Turns out they forgot to send David Priestland that particular memo because he’s a historian with a penchant for disagreeing. Or at least for revisiting what most are happy to take as a given.

In writing Merchant, Soldier, Sage: A New History of Power, Priestland doesn’t just re-examine our history, he tweaks the angle of our vision, much like a skilled photographer, just enough to bring a different part of the picture into focus.

In the process he raises intriguing, challenging – some would argue contentious – questions about how we arrived where we are today.

In Priestland’s analysis, the world is broadly split into unofficial ‘caste’ systems, where castes define different power centres struggling for dominance at any given point in time. These castes – Merchants, Soldiers and Sages – symbolic of capitalists, militarists and the intelligentsia – are locked in a timeless power struggle that triggers a crisis when any one of these centres gains dominance around the world – such as inequality and social injustice threatening to overthrow unbridled capitalism in recent times.

It’s a rich, metaphorical argument and one that has made him one of the most shape-shifting historians of our time, one whose analysis throws up credible reasons, among others, for the 2008 economic crisis – he contends that it needs to be seen in the context of the 1917 Bolshevik revolution in Russia or the end of the second world war in 1945, as political systems fail and economies and societies collapse.

It is, as the Guardian called it in a detailed review, one of the most thought-provoking analyses of our current crisis and throws up, among others, a well-argued critique of capitalism. Especially flawed, says Priestland, is the western world’s conviction that capitalism always co-exists with democratic liberalism, a historic myth broken with the rise of China.

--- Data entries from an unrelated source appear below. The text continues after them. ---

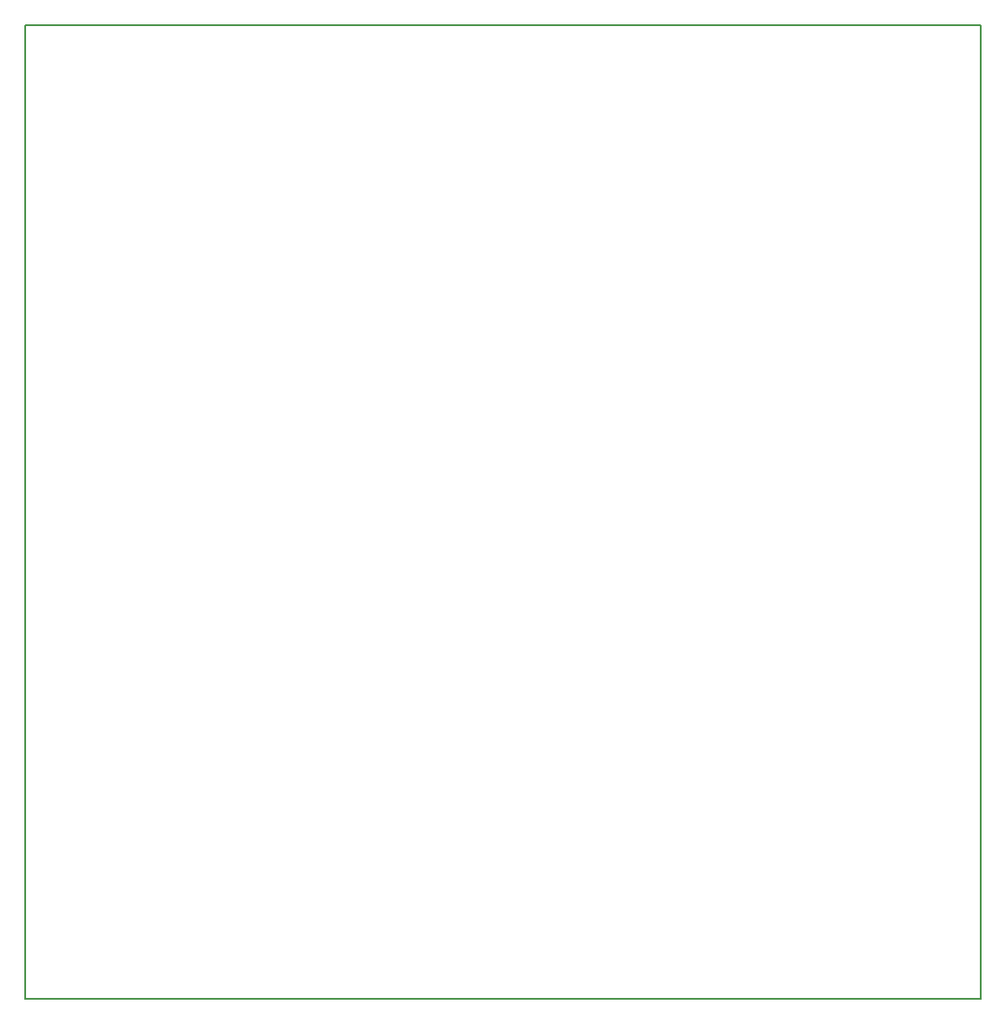
<source format=gko>
G04*
G04 #@! TF.GenerationSoftware,Altium Limited,Altium Designer,20.0.13 (296)*
G04*
G04 Layer_Color=16711935*
%FSLAX44Y44*%
%MOMM*%
G71*
G01*
G75*
%ADD10C,0.2000*%
D10*
X0Y0D02*
X900000D01*
Y916500D01*
X0D02*
X900000D01*
X0Y0D02*
Y916500D01*
M02*

</source>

Priestland, who teaches history at Oxford, is not new to debate, bringing his long view of history to bear on the economic crisis through regular columns in the Guardian and other publications. He’s also an authority on Communism in all its forms, having studied the subject at both Oxford and at Moscow State University. In 2009, his book The Red Flag: Communism and the Making of the Modern World was shortlisted for the Longman/History Today prize for the best history book of the year.